Abstract:
The paper is an attempt to show how semiotic study can be used to
understand aspects of communication in food product advertising design. I
will bring up some of the most common concepts and ideas in semiotics and
see how they can be understood in such a context. I will also use some
theories to analyze some underlying values and concepts like the complex
interplay between sign systems, connotation and denotation, meaning and
form. To apply semiotics in food product adverts has provide me with a set of
invaluable tools for analyzing issues like identity, metaphors and
representations.
This approach studies how meanings are made in a set of two adverts
and is not only being concerned with communication but also with the
construction and maintenance of reality. By studying and applying semiotics
to advertising we can become more aware of reality as a construction of the
roles played by ourselves in representing or constructing it. Semiotics can
assist us to understand that information or meaning is not “contained” in the
world around us, books, products and items. Meaning is not “transmitted” to
us – we actively create and represent it according to a complex interplay of
codes of which we are normally not aware. Semiotics therefore studies not
only “signs” in every day speech such as symbols, paintings or pictures,
traffic signs or mathematic symbols, but everything which “stands for”
something else.
The two adverts to be analyzed do not physically represent the
products themselves; they provide an important iconic representation of both
the product advertised and what the product should stand for. Thus, the
analysis of these adverts strongly focuses upon the advertisements’

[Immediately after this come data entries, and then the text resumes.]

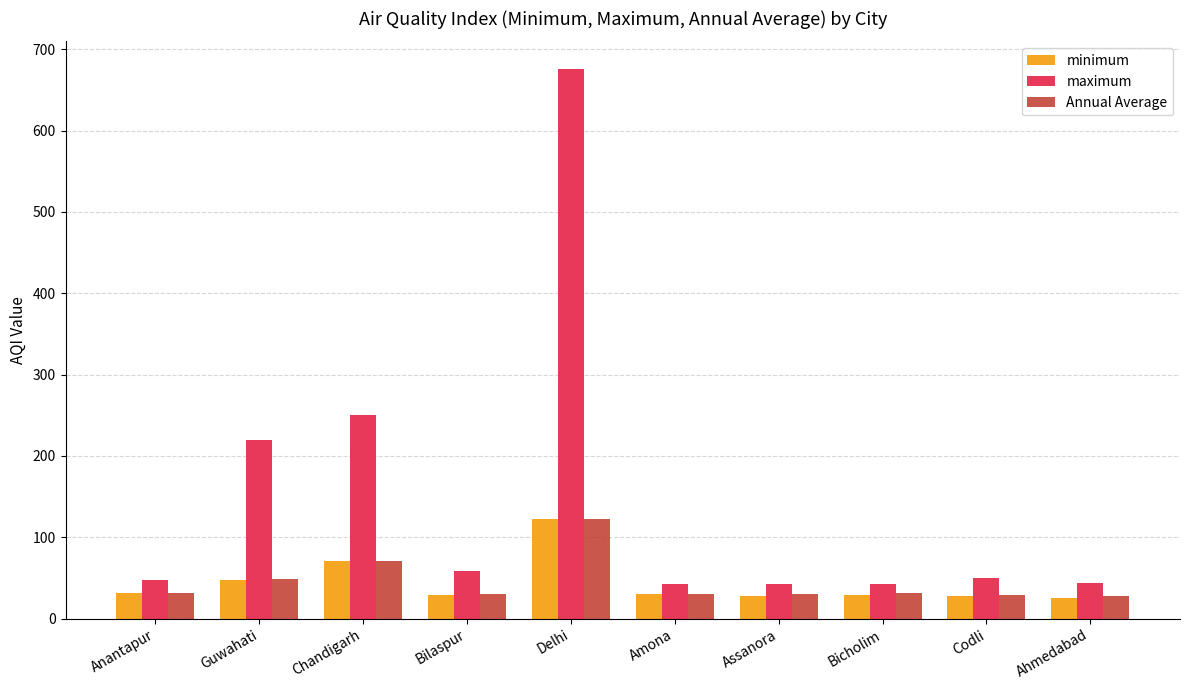

How many bars are there in total?

30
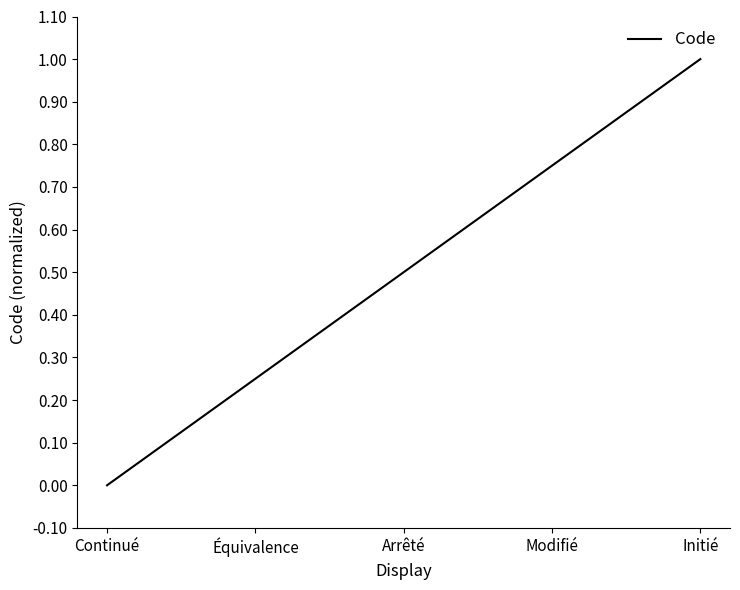

What is the maximum value shown in the chart?

1.0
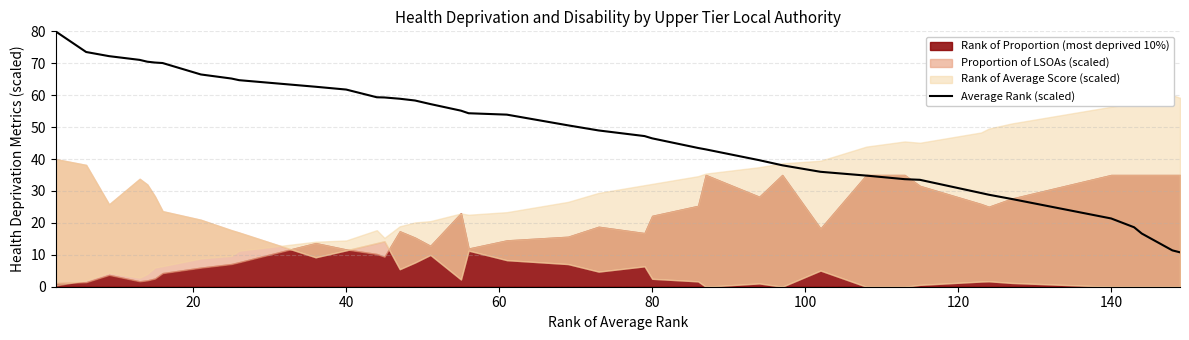

How many data points are above 53?

20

photographic imagery, and the ways in which this imagery generates the
appropriate signified concepts (or emotional overtones) which promote the
image of the product.
Therefore, the paper analyzes individually the two adverts in terms of
their status as signs, metaphors and representations, whose associative
meanings not only give a favorable impression of the product, but are also
compatible with and complementary to the context in which they are situated;
thus illustrating Umberto Eco’s claim that the medium and message may be
“charged with cultural signification”.[2]